Can you reproduce, word for word, the part of the passage on ancient civilizations and space technology that opens with the words containing "What does the" and closes with "become slightly richer?"?

Page extract:

+ + + + +

What does the world look like when you know that mankind is significantly older than is publicly stated, probably originated offworld, possibly on at least one highly anomalous nearby planet, that UFOs are real but are much stranger than aliens and that magic and psi effects work… and yet your primary concern is to become slightly richer?

Getting into space? Well, does there happen to be an entire civilisation built on precise astronomic observations and timings that existed and flourished for longer than we have been around? Can we retrofit any of that tech into the space programme if it will move the needle a little bit? Should we?

Well, yes. Shuttles are expensive. We probably should.

And so we come back to Bush and the Saudis, and Rockefeller and the crop circles. You and I may be philosophically interested in these matters, but at the very top you’re really just looking for strategic advantage.

Will this move the needle? Will I get slightly richer? If the cost of deploying ritual tech is near-zero then of course you’re going to do it. In your heart of hearts, do you really believe that any of the Bushes give the slightest crap that our solar system may well contain vastly ancient offworld ruins?

+ + + + +

Supplied material:
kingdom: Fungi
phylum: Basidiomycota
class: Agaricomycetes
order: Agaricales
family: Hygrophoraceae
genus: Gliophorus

+ + + + +

Solution to the problem:
What does the world look like when you know that mankind is significantly older than is publicly stated, probably originated offworld, possibly on at least one highly anomalous nearby planet, that UFOs are real but are much stranger than aliens and that magic and psi effects work… and yet your primary concern is to become slightly richer?